Aortic Valve Replacement
Aortic valve replacement is a procedure in which a patient’s failing aortic valve is replaced with an alternate healthy valve. The aortic valve can be affected by a range of diseases; the valve can either become leaky (aortic insufficiency / regurgitation) or partially blocked (aortic stenosis). Current aortic valve replacement approaches include open heart surgery, minimally invasive cardiac surgery (MICS) and minimally invasive, catheter-based (percutaneous) aortic valve replacement.
During this surgery, the damaged valve is removed and replaced with an artificial valve. The valve replacement is typically an open-heart surgery.
A minimally invasive surgery or a catheter procedure to replace the aortic valve may be an option for some people.
How is the surgery done?
During open-heart valve surgery, the doctor makes a large incision in the chest. Blood is circulated outside of the body through a machine to add oxygen to it (cardiopulmonary bypass or heart-lung machine). The heart may be cooled to slow or stop the heartbeat so that the heart is protected from damage while surgery is done to replace the valve with an artificial valve.
What To Expect After Surgery
You will recover in the hospital until you are healthy enough to go home. Depending on your overall health, you will likely go home a few days after surgery.
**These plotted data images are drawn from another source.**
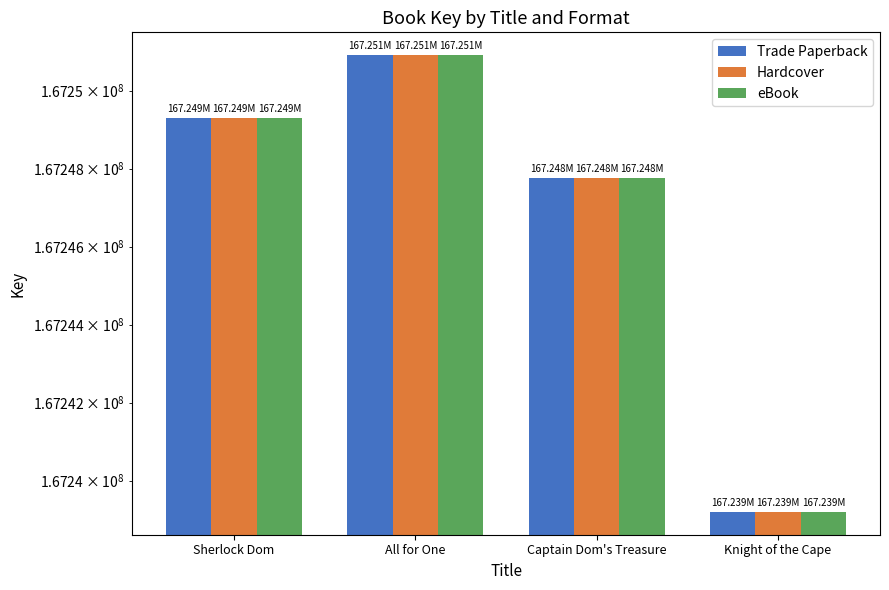

At how many categories does at least one series exceed 167243978?

3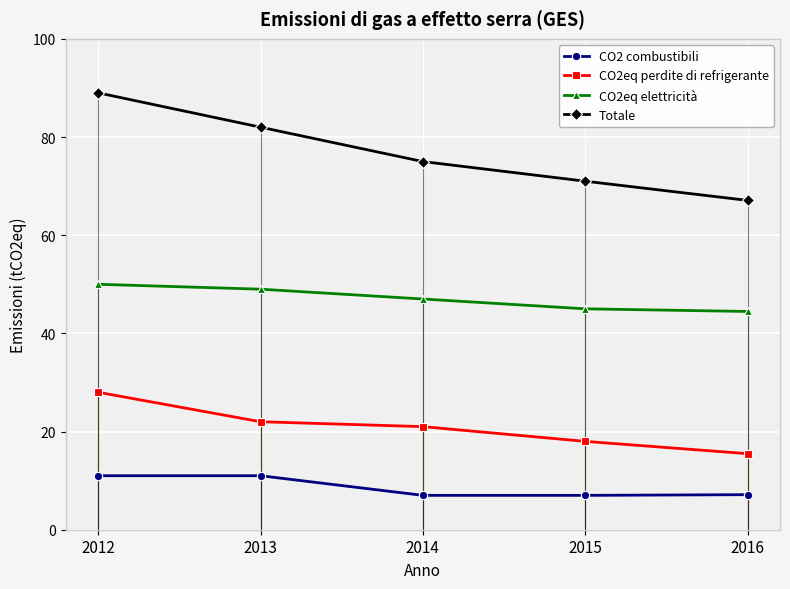

Which has a higher value, 2016 or 2014?

2016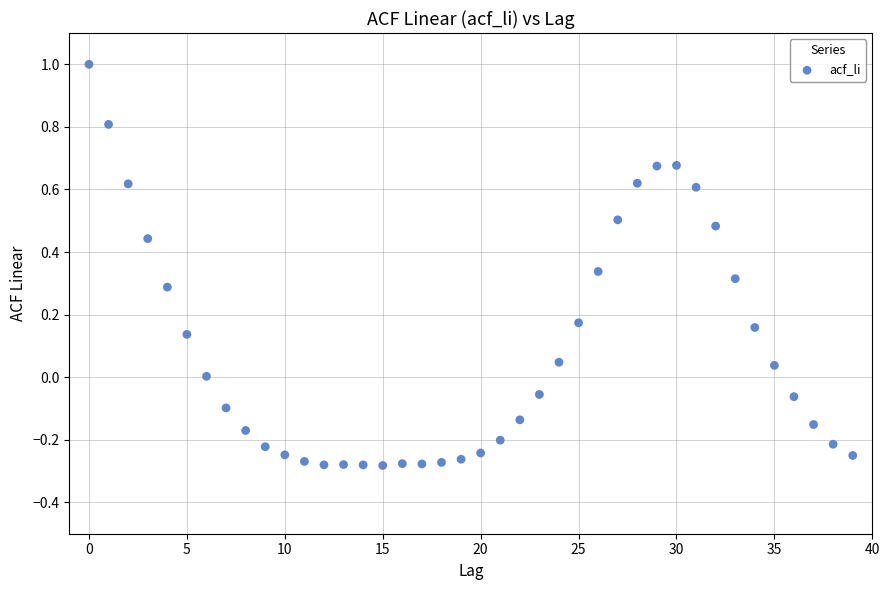

What is the range of Y values (max minus min)?

1.3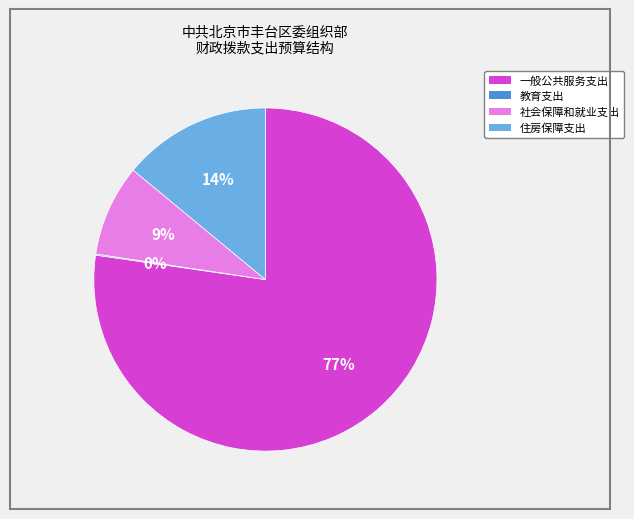

Which slice is the largest?

一般公共服务支出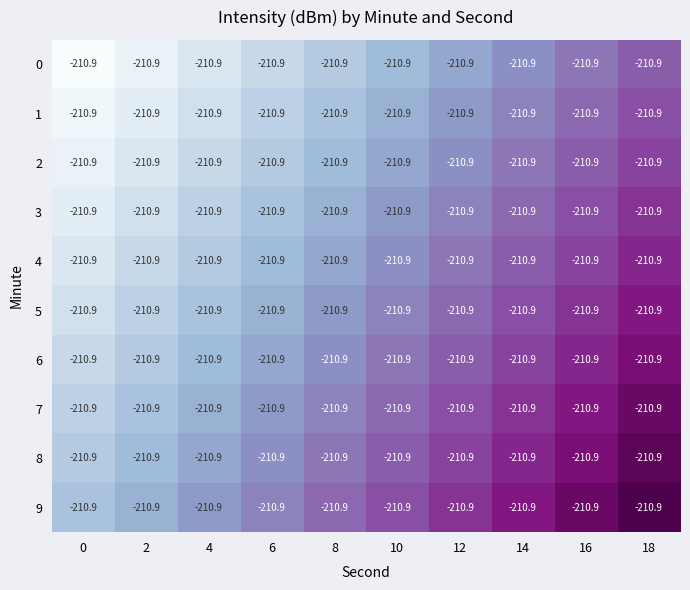

At which category is the sum across all series the highest?

18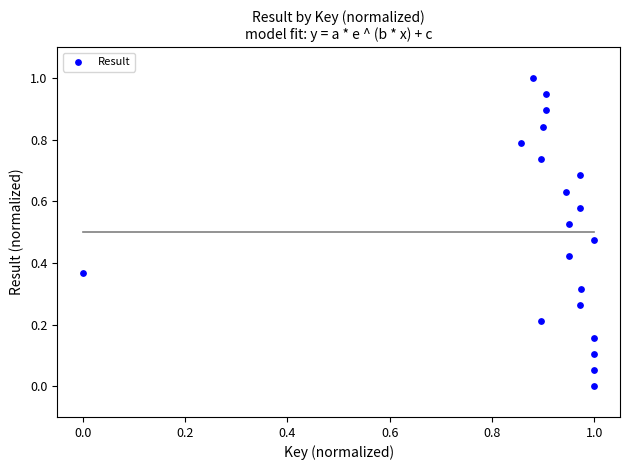

What is the range of Y values (max minus min)?

1.0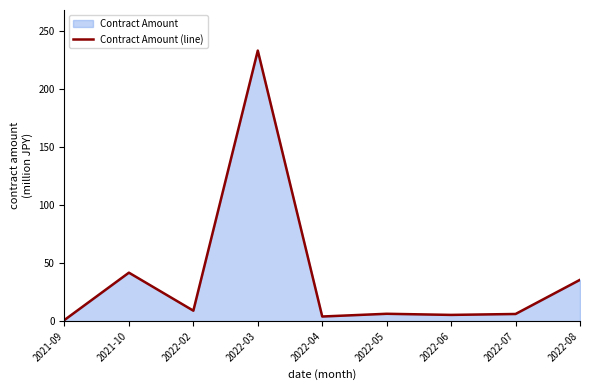

What is the change in value from 2022-03 to 2022-06?

-227.7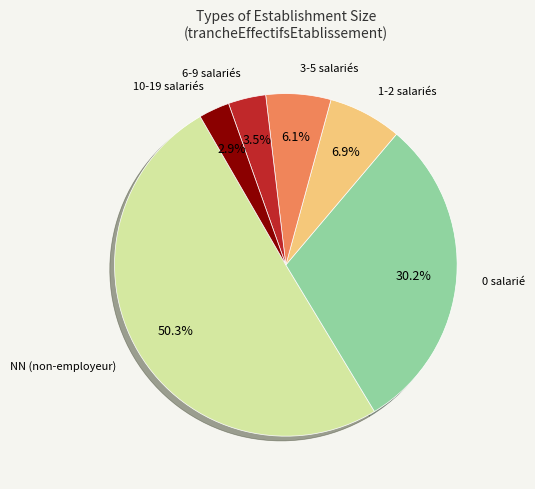

To the nearest percent, what is the difference between the largest and smallest slice percentages?

47%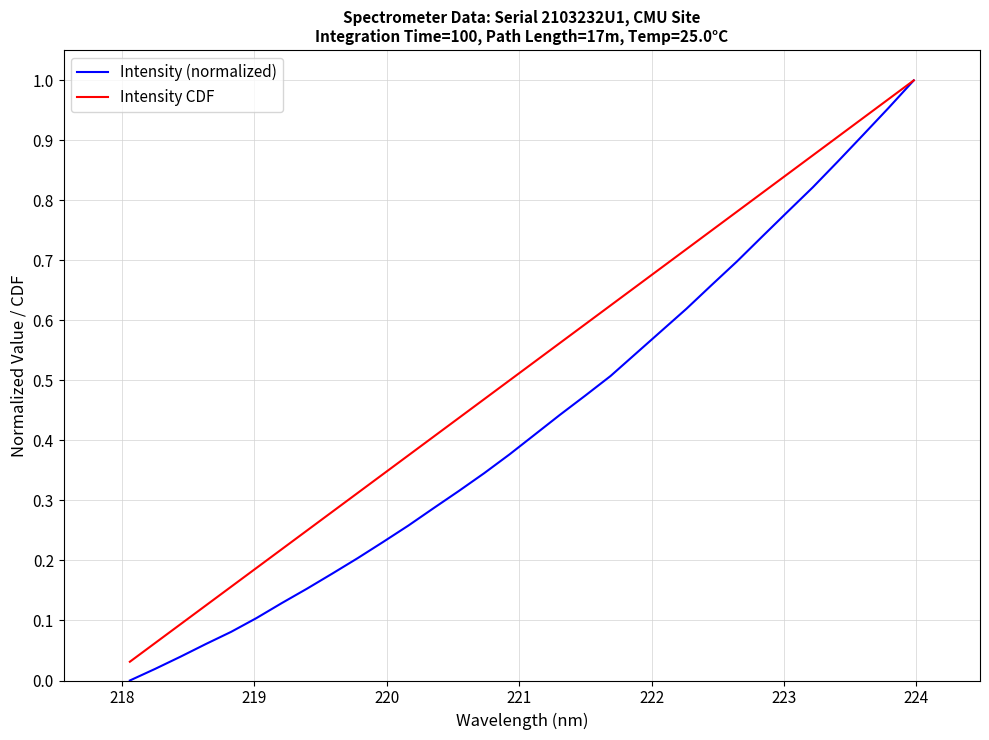

List the series in order of their overall mean, highest first.

Intensity CDF, Intensity (normalized)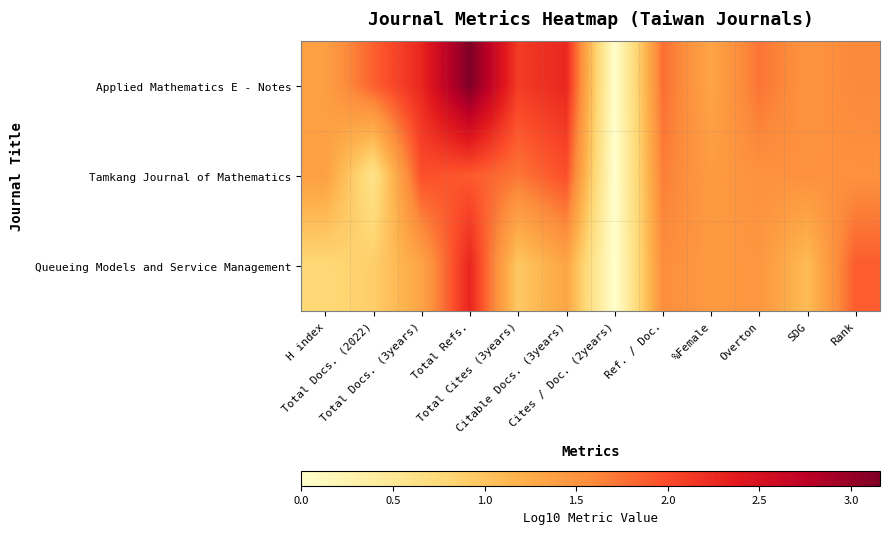

Which series has the largest range (max minus min)?

Applied Mathematics E - Notes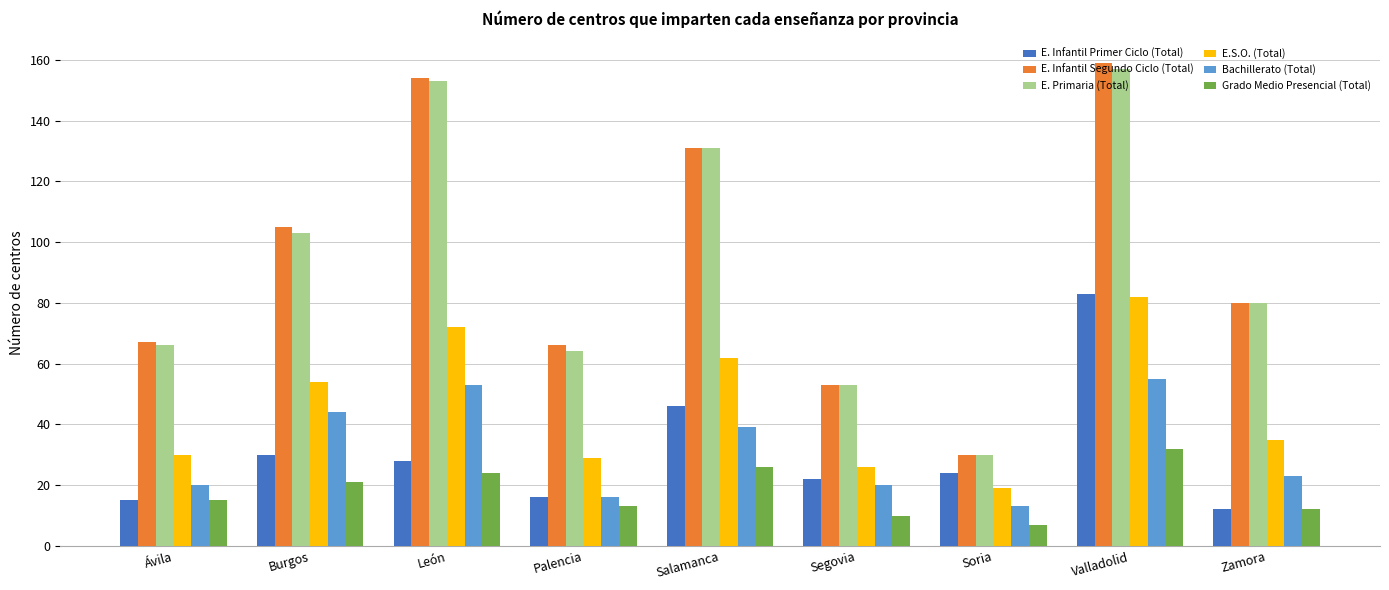

Is it true that Grado Medio Presencial (Total) equals 21 at Valladolid?

False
Surgery will likely involve a long recovery over several weeks. You will probably need to take 4 to 12 weeks off from work. It depends on the type of work you do and how you feel. In some cases, full recovery may take several months.
Why It Is Done
Aortic valve regurgitation
If your chronic regurgitation is getting worse and you have symptoms, you will likely have surgery. You might have surgery before you get symptoms, especially if your regurgitation is getting worse. If you have acute regurgitation, surgery will likely be done right away.
Aortic valve stenosis
Valve replacement is recommended based on many things including how severe the stenosis is, whether you have symptoms, and how well your heart is pumping blood. It is typically recommended when a person has severe stenosis.